Westfjords Heritage Museum at Ísafjörður.

The oldest part of Ísafjörður is built on a low-lying spit that pushes most of the way across the fjord, but the town now stretches back quite a long way along the edges of the fjord, buttressed by some of the biggest anti-rock-slide / snow-slide defences I’ve ever seen. It would take a tank battalion some time and effort to blast through. I’m standing on one for that photograph of town, above.

Operating on habit, my second stop of the morning was the harbour, populated by some very business-like looking trawlers, and much to my surprise, some yachts. Between the tunnel and those yachts, I was seriously considering finding the local office and turning in my ‘crazy’ stripes. Five minutes after that, I came across a group of people in drysuits (which actually made sense in that weather). I watched them for a few more seconds, and realised that they were planning on sea-kayaking. It’s official. I’m not crazy.

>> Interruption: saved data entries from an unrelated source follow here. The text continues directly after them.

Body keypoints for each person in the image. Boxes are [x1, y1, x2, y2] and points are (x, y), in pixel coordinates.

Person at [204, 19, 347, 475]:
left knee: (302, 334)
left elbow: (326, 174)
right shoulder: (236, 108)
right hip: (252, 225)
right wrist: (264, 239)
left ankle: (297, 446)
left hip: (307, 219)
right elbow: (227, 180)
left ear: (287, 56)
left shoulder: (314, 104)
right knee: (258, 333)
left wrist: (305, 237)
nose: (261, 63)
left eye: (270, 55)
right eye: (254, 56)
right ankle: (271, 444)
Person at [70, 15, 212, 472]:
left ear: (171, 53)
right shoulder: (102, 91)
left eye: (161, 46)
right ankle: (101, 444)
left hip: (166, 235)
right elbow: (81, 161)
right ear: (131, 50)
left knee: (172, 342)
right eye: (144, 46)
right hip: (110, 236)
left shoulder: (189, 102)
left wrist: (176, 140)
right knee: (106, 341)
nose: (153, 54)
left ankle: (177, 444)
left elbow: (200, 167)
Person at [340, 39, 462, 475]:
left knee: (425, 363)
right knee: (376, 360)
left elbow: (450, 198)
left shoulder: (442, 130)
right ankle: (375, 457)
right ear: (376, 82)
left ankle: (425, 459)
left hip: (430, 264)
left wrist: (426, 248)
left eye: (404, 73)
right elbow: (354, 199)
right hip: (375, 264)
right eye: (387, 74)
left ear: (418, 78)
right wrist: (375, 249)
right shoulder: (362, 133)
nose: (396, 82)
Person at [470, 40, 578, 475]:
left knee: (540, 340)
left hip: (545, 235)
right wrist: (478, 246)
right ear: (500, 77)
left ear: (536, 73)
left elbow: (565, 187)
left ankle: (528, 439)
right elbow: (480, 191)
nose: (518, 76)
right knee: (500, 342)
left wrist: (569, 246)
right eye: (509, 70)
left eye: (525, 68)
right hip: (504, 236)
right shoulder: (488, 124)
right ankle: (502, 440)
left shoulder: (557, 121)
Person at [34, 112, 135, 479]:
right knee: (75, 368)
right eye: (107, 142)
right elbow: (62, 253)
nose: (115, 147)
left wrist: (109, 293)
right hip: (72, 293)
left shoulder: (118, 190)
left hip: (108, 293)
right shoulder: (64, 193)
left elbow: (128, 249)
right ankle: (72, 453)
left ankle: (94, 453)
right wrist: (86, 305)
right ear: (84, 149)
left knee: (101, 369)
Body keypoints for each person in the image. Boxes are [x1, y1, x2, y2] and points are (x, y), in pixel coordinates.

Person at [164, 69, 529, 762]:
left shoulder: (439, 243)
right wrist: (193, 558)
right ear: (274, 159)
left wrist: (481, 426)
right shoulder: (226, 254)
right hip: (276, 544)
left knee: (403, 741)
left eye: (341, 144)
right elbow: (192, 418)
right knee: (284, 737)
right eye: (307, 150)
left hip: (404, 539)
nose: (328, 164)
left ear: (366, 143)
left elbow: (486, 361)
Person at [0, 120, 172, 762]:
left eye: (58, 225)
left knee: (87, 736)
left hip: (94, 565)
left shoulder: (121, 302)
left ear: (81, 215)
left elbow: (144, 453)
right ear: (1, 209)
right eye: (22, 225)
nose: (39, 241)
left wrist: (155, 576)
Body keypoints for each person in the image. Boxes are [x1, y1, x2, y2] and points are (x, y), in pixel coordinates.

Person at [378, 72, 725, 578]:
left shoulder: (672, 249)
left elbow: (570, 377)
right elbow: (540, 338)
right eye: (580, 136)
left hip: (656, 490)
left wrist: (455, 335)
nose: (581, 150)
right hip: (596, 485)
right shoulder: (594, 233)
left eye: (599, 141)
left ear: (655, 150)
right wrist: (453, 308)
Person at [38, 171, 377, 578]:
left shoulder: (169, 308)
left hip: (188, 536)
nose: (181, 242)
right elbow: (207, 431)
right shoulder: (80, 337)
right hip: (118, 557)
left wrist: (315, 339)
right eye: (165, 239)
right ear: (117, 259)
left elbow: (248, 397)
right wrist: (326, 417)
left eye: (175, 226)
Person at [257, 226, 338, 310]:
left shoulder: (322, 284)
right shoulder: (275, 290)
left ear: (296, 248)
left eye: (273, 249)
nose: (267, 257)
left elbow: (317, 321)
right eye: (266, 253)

I headed back into town and repaired the damage to my ego in the Gamla Bakaríið, which was a very good brunch stop, and, especially for Iceland, very reasonably priced.

I decided not to try the scramble up to the Troll Seat above town; not only could I not see a clear path up, but the Troll Seat itself was only intermittently visible from sea level. Instead, I walked inland along the top of one of those rock-slide defences I mentioned, and got a feel for the layout of town while stretching some of long-distance driving kinks out.

By the time I got back into the town centre several hours later, it was dinner time, and if anything, the wind had got up. I’d been assured by the tourist office that if I’d survived driving the 60 the previous day, the 61 out of town to Akureyri would be a cake-walk, and I’d believed them…right up until I saw that squad of sea-kayakers.

I wandered off to the Húsið restaurant for dinner, and got the kind of hot chocolate that brought a tear of appreciation to my eye after a day walking in the cold, and a window seat. By my window seat were flag poles. There are all kinds of formulas for amateur sailors about how you calculate wind speed by the average angle of flags in said wind. As these were straight out and vibrating the very sturdy poles they were attached to, I took a flyer that even the less experienced sailor would probably agree with my estimate of wind pushing 60 knots.

In fact, Ísafjörður looked as if that kind of weather was exactly what it was designed and built for. I didn’t get more than a glimpse of it in sunlight, but I’m actually weirdly glad I saw it in a storm – not least because there was a trio of ravens doing their damnedest, when I walked along the seawall, to land on the top of a radio aerial in the teeth of the gale. I’ve never seen a raven grimly hanging onto a landing spot with its beak while trying to get a grip with its claws before.